The future of nursing
Factors such as the COVID-19 pandemic and the resulting burnout rate, the nurse shortage, technology changes, and telehealth and other new modes of delivery all disrupted the standard model of nursing education and a nurse’s role in the changing health care environment.
Nurses stand at the intersection of these changes. They will likely be the ones to deliver in-home health care and advocate for health equity and, therefore, need to be aware of the social determinants of health—economic stability, access to quality education and health care, and social and community support.
To prepare nurses to address these emerging priorities, the School of Nursing conducts a poverty simulation that turns students into thespians as they role-play the life of a low-income patient. Sometimes the patient’s car breaks down and they can’t get to work. Sometimes they lose childcare or lose their job. Sometimes racism gets in the way. Ultimately, the patient is forced to choose between buying food or medicine and typically winds up at the pawn shop.
And with 40 million Americans and nearly half of the City of Rochester’s children living in poverty, the simulation is unflinchingly real. As part of the focus on health equity, nurses need to be aware of health care obstacles so they can advocate for patients who need additional services. Students go into the community to do a windshield survey, in which they videotape and comment on the location and quality of grocery stores, condition of sidewalks, and proximity to transportation. For some students this is an eye-opening experience. It becomes clear that it is not enough to simply advise a patient to take medicine or to exercise or to eat healthy foods. Obstacles can make that advice difficult or even impossible to follow.
“Nurses need to advocate for patients and understand how social, cultural, and economic factors affect health. They need to assess the patient as a whole person,” Baylor said.
Advances in technology will continue to redefine a nurse’s role. And, as the role evolves, so too does the style and content of nursing education. The goal, according to Baylor, is to use “a student-centered approach with patient-centered outcomes.”
Transforming the curriculum at the School of Nursing better prepares nurses for the workforce and makes education more accessible by offering flexible pathways, such as the 16-month RN to BSN degree being online and
an accelerated program offering second bachelor’s degrees in 12 or 24 months.
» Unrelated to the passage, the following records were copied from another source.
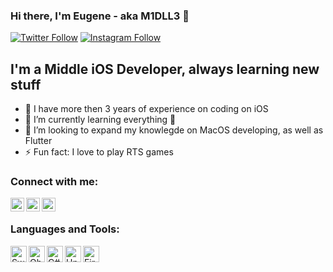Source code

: <!--
**balutaeugen/balutaeugen** is a ✨ _special_ ✨ repository because its `README.md` (this file) appears on your GitHub profile.

Here are some ideas to get you started:

- 🔭 I’m currently working on ...
- 🌱 I’m currently learning ...
- 👯 I’m looking to collaborate on ...
- 🤔 I’m looking for help with ...
- 💬 Ask me about ...
- 📫 How to reach me: ...
- 😄 Pronouns: ...
- ⚡ Fun fact: ...
-->

### Hi there, I'm Eugene - aka M1DLL3 👋

[![Twitter Follow](https://img.shields.io/twitter/follow/baluta_eugen?label=Follow%20me%20on%20Twitter&color=1DA1F2&logo=twitter&style=for-the-badge)](https://twitter.com/baluta_eugen)
[![Instagram Follow](https://img.shields.io/badge/Instagram-E4405F?style=for-the-badge&logo=instagram&logoColor=white)](https://www.instagram.com/m1dLL3/)

## I'm a Middle iOS Developer, always learning new stuff 

- 🔭 I have more then 3 years of experience on coding on iOS
- 🌱 I’m currently learning everything 🤣
- 👯 I’m looking to expand my knowlegde on MacOS developing, as well as Flutter
- ⚡ Fun fact: I love to play RTS games

### Connect with me:

[<img align="left" alt="Baluta Eugen | Twitter" width="22px" src="https://cdn.jsdelivr.net/npm/simple-icons@v3/icons/twitter.svg" />][twitter]
[<img align="left" alt="Baluta Eugen | LinkedIn" width="22px" src="https://cdn.jsdelivr.net/npm/simple-icons@v3/icons/linkedin.svg" />][linkedin]
[<img align="left" alt="Baluta Eugen | Instagram" width="22px" src="https://cdn.jsdelivr.net/npm/simple-icons@v3/icons/instagram.svg" />][instagram]

<br />

### Languages and Tools:

[<img align="left" alt="Swift" height="26px" src="https://img.shields.io/badge/Swift-FA7343?style=for-the-badge&logo=swift&logoColor=white" />][swift]
[<img align="left" alt="Objective-C" height="26px" src="https://img.shields.io/badge/Flutter-02569B?style=for-the-badge&logo=flutter&logoColor=white" />][flutter]
[<img align="left" alt="C#" height="26px" src="https://img.shields.io/badge/C%23-239120?style=for-the-badge&logo=c-sharp&logoColor=white" />][csharp]
[<img align="left" alt="Unity" height="26px" src="https://img.shields.io/badge/Unity-100000?style=for-the-badge&logo=unity&logoColor=white" />][unity]
[<img align="left" alt="Firebase" height="26px" src="https://img.shields.io/badge/firebase-ffca28?style=for-the-badge&logo=firebase&logoColor=black" />][firebase]

<br />
<br />

[twitter]: https://twitter.com/baluta_eugen
[instagram]: https://www.instagram.com/m1dLL3/
[linkedin]: https://www.linkedin.com/in/baluta-eugen-492191166/

[swift]: https://swift.org/
[flutter]: https://flutter.dev/
[csharp]: https://docs.microsoft.com/en-us/dotnet/csharp/tour-of-csharp/
[unity]: https://unity.com/
[firebase]: https://firebase.google.com/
Nine specialties are offered in the
master’s programs. It’s not enough to simply adopt technology; it’s also about constantly reinventing and retooling it to, as the saying goes around here, make it ever better. Health care has been disrupted many times before.
Florence Nightingale was a courageous innovator who officially created a new caregiving role—the nurse. In the following decades, however, the contribution of nurses was downplayed; they were referred to as the “physician’s handmaiden.”
A century later, the first dean of the School of Nursing, Loretta Ford, RN, EdD, disrupted health care on a monumental scale by creating another new role—the nurse practitioner. Ford’s views were prescient. She advocated for a healthy lifestyle, health equity, a holistic view of patients, and an expanded role for nurses to deliver quality health care to all communities.
“Nursing must address itself to the health issues of the day,” Ford said in her inaugural address in 1972. “It cannot remain in ivory towers, ignoring the political and social scenes which affect our educational endeavors of practice and our research … Together, we will create a new order of things at the University of Rochester School of Nursing.”
The new order she was creating in the 1960s and beyond wasn’t always welcomed by doctors and others in the medical community. Nevertheless, she persisted.
To Ford, there was no hierarchy in medicine. Just caregivers all.
Today, the School of Nursing embodies Ford’s notion of “a new order of things” as it disrupts the standard nursing education paradigm with one goal in mind: redefining the role of nurses to meet the health care challenges of the 21st century.